▶ [Texte de référence]
"""
Pourquoi la Fed manque de conviction à baisser ses taux directeurs

Publié le 26 septembre 2025 à 10h46

Michel Martinez    Temps de lecture 4 minutes

Mi-septembre, la Fed a procédé à sa première baisse de taux cette année (-25 pb), ramenant son taux directeur effectif à 4,1 %. Le marché anticipe trois nouvelles baisses de 25 pb d’ici juin 2026, puis une dernière fin 2026, ce qui ramènerait le taux des Fed Funds à 3,1 %. Nous estimons que des baisses en octobre, décembre et début 2026 sont probables, mais doutons que la Fed aille au-delà.

Lors de la décision de septembre, les « dots » signalent trois baisses potentielles d’ici fin 2026. Mais le président de la Fed, Jerome Powell, est resté évasif quant à la suite. Par ailleurs, les prévisions de croissance pour 2025-2027 ont été relevées, au-dessus du potentiel, tout comme celles de l’inflation, avec des moyennes annuelles 2025-2026 loin de l’objectif de 2 %. Parallèlement, les prévisions de chômage ont été abaissées. Normalement, ces révisions macroéconomiques appelleraient à moins de baisses.

«Les banquiers centraux américains doivent faire de nombreuses hypothèses, mais le juge de paix pour départager ces dernières sera l’évolution des salaires.»

Comment expliquer ce manque de clarté entre prévisions macroéconomiques et signaux sur les baisses de taux et ce manque de conviction dans le discours ? Probablement parce que les banquiers centraux américains doivent faire de nombreuses hypothèses, le scénario restant incertain.
"""
▶ [Données sources]
"""
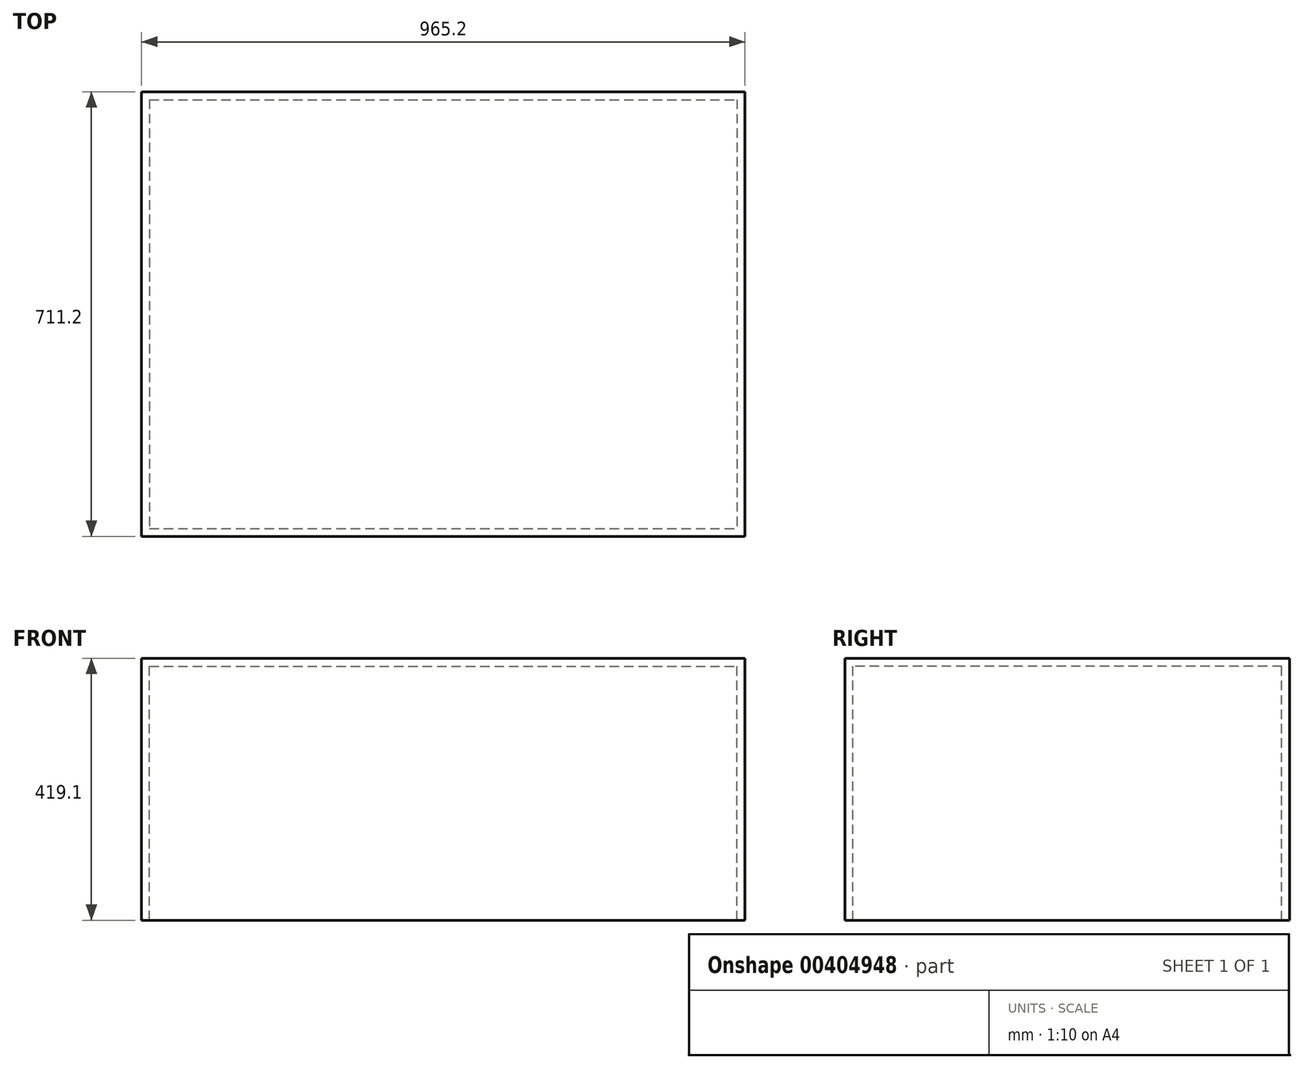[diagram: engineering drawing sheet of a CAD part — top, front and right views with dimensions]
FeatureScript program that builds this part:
"""
▶ [Exercice proposé]
Recopiez mot pour mot le passage de l'article sur la Fed qui s'ouvre sur les mots contenant « Pourquoi la Fed » et se clôt sur « Fed aille au-delà. ». Le listing ne sert pas pour ce travail.

▶ [Voici la réponse]
Pourquoi la Fed manque de conviction à baisser ses taux directeurs

Publié le 26 septembre 2025 à 10h46

Michel Martinez    Temps de lecture 4 minutes

Mi-septembre, la Fed a procédé à sa première baisse de taux cette année (-25 pb), ramenant son taux directeur effectif à 4,1 %. Le marché anticipe trois nouvelles baisses de 25 pb d’ici juin 2026, puis une dernière fin 2026, ce qui ramènerait le taux des Fed Funds à 3,1 %. Nous estimons que des baisses en octobre, décembre et début 2026 sont probables, mais doutons que la Fed aille au-delà.